=== Your assignment ===
Lines to return, exactly: from the line with "dish drying rack: 2.62 -0.66" to the line with "black oven mitt: 3.96 +0.58" in the entries below, both included.
╭─ Available data
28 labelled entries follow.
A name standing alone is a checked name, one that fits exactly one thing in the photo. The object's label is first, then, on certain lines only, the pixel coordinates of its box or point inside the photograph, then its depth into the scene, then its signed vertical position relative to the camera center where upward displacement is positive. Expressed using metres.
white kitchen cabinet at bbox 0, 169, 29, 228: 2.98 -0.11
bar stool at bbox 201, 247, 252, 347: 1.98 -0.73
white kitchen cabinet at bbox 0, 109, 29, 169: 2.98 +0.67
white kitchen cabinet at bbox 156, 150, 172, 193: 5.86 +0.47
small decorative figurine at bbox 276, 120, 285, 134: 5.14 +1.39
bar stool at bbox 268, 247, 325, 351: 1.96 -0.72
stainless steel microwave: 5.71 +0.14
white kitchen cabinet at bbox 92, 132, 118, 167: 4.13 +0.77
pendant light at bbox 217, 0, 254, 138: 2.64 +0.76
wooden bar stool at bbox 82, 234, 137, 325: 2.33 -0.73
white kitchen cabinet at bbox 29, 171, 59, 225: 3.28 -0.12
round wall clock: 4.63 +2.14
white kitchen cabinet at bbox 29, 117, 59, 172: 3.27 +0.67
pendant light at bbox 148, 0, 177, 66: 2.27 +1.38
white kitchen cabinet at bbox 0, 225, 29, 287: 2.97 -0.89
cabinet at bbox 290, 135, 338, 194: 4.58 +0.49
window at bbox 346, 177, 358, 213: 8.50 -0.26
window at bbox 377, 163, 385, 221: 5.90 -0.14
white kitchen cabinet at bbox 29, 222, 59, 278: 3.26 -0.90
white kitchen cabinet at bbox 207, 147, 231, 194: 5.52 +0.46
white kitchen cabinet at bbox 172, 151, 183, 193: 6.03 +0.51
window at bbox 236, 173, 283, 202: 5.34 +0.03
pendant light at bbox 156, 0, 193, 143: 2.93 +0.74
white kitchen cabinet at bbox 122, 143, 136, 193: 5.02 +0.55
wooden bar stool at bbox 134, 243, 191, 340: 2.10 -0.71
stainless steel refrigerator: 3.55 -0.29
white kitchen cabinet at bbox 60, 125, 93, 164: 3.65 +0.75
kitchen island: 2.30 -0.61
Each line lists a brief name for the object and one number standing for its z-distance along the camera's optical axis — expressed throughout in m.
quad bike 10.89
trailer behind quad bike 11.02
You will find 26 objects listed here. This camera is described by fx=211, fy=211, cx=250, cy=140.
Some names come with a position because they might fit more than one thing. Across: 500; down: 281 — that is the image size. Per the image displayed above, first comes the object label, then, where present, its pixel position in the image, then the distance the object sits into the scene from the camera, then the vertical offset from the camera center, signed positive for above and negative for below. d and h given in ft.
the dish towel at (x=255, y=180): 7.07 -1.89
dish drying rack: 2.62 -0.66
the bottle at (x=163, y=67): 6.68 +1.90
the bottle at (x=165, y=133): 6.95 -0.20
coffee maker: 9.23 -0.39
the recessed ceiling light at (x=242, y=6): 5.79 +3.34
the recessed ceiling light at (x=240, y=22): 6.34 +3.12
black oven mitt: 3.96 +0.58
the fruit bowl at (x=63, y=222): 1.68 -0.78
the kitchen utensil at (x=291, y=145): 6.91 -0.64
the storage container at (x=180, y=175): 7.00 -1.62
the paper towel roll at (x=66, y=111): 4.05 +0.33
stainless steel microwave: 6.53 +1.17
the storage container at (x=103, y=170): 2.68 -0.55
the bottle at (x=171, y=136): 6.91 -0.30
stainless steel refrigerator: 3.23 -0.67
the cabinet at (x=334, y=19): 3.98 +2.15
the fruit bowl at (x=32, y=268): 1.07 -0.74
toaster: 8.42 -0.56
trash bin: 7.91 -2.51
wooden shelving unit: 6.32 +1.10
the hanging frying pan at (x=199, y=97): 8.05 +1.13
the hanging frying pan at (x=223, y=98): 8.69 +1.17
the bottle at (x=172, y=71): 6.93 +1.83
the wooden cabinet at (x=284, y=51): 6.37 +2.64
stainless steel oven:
╰─
=== Result below ===
dish drying rack: 2.62 -0.66
the bottle at (x=163, y=67): 6.68 +1.90
the bottle at (x=165, y=133): 6.95 -0.20
coffee maker: 9.23 -0.39
the recessed ceiling light at (x=242, y=6): 5.79 +3.34
the recessed ceiling light at (x=240, y=22): 6.34 +3.12
black oven mitt: 3.96 +0.58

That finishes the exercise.